▸ **Dataset entries**:
• • • • •

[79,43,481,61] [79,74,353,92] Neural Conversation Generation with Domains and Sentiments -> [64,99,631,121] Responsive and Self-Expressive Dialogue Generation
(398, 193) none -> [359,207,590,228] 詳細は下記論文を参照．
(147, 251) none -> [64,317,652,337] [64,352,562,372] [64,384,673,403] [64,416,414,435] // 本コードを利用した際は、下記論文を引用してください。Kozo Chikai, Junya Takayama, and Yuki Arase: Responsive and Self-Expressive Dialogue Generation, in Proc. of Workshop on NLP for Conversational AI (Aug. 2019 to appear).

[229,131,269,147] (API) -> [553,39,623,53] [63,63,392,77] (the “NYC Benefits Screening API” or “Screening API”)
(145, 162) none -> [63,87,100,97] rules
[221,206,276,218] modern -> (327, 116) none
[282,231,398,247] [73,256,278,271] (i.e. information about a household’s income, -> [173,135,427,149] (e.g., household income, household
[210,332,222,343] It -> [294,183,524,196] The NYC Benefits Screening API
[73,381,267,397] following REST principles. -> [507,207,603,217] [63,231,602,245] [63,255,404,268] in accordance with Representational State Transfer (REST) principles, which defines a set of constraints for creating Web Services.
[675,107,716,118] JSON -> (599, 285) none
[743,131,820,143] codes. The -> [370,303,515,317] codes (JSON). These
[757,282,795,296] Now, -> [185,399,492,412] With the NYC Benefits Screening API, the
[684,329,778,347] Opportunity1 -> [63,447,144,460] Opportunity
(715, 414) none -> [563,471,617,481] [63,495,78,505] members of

• • • • •

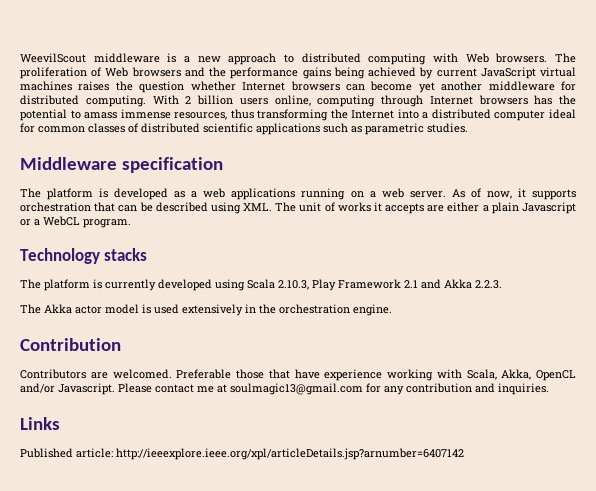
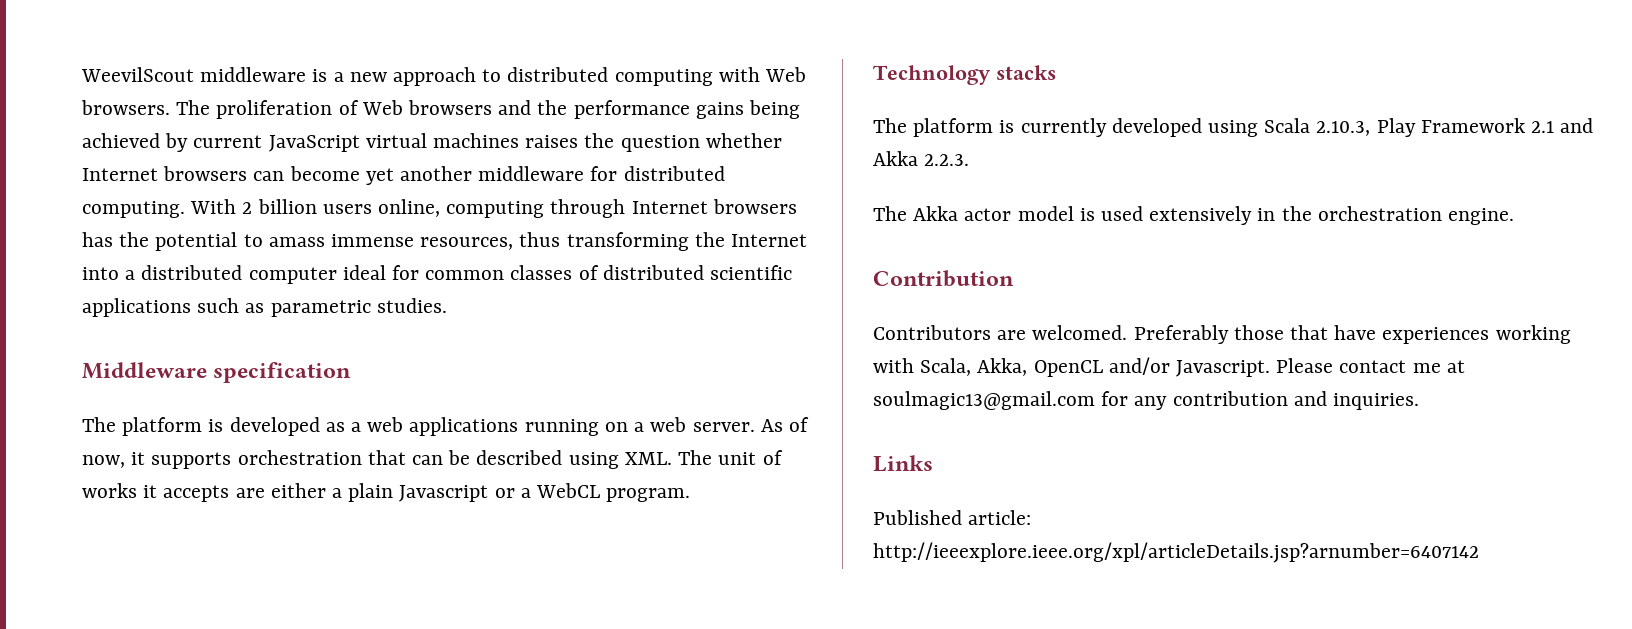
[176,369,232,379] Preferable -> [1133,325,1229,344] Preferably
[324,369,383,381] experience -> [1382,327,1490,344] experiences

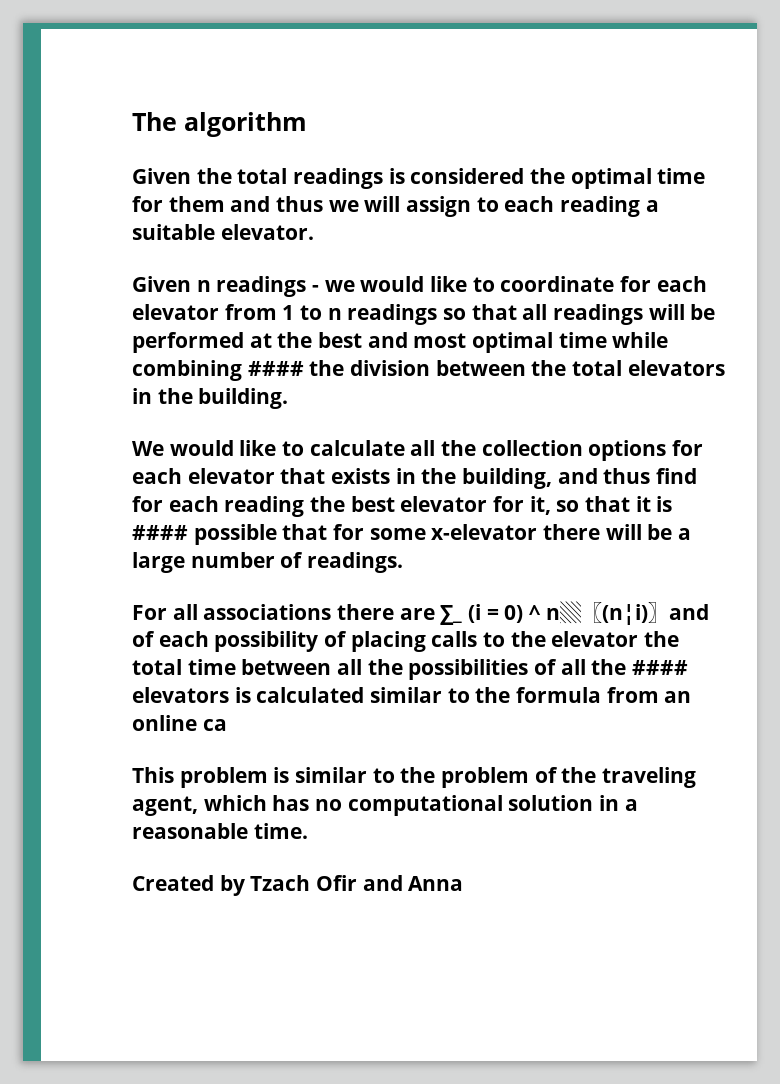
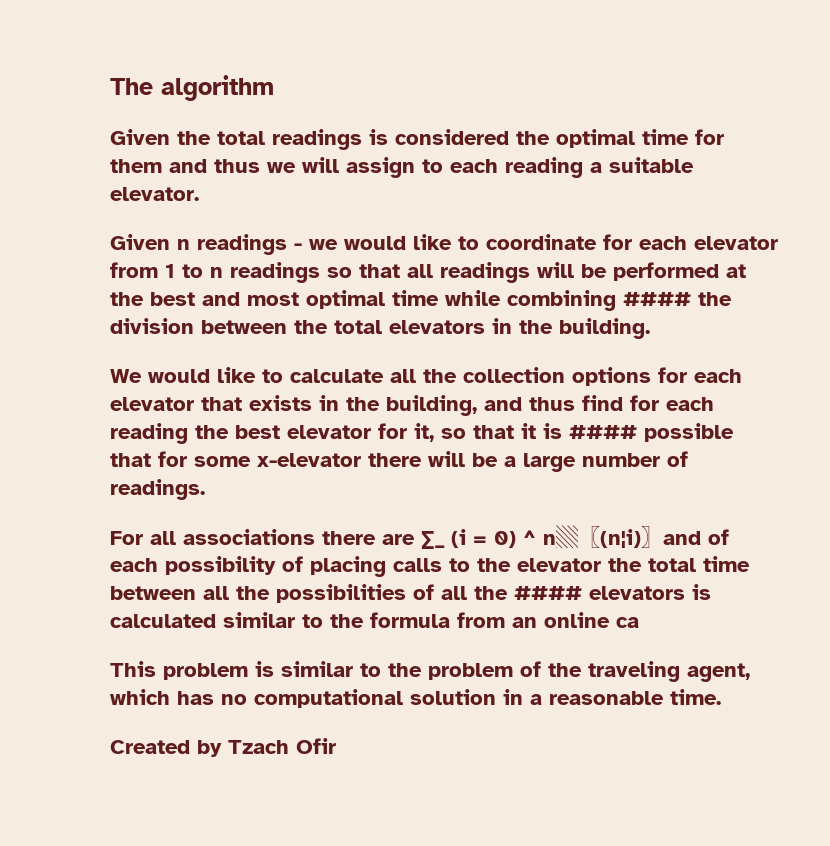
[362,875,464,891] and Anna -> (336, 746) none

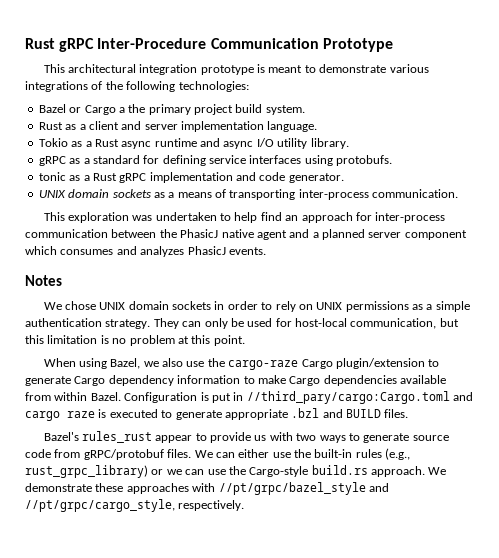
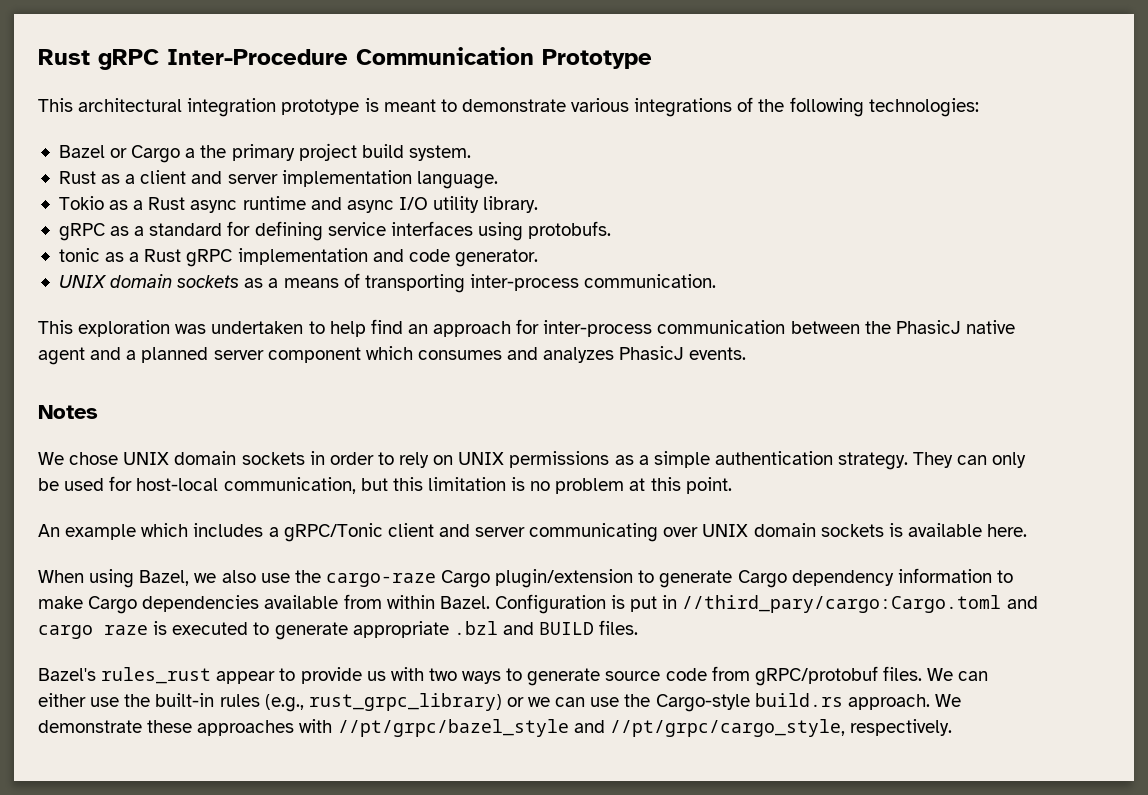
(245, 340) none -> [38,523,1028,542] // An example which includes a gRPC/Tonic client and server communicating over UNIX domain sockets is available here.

• • • • •

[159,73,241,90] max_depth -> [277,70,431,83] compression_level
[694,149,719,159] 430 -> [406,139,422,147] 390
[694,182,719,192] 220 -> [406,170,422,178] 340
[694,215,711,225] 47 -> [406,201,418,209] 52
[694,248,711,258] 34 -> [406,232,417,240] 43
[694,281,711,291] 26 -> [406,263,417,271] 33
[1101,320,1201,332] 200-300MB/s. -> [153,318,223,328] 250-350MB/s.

• • • • •

▸ **About this task**:
Reprint exactly the lines above that start at the one with "[159,73,241,90] max_depth ->" and end at the one with "[1101,320,1201,332] 200-300MB/s. ->", keeping both and adding none.

▸ **Reply**:
[159,73,241,90] max_depth -> [277,70,431,83] compression_level
[694,149,719,159] 430 -> [406,139,422,147] 390
[694,182,719,192] 220 -> [406,170,422,178] 340
[694,215,711,225] 47 -> [406,201,418,209] 52
[694,248,711,258] 34 -> [406,232,417,240] 43
[694,281,711,291] 26 -> [406,263,417,271] 33
[1101,320,1201,332] 200-300MB/s. -> [153,318,223,328] 250-350MB/s.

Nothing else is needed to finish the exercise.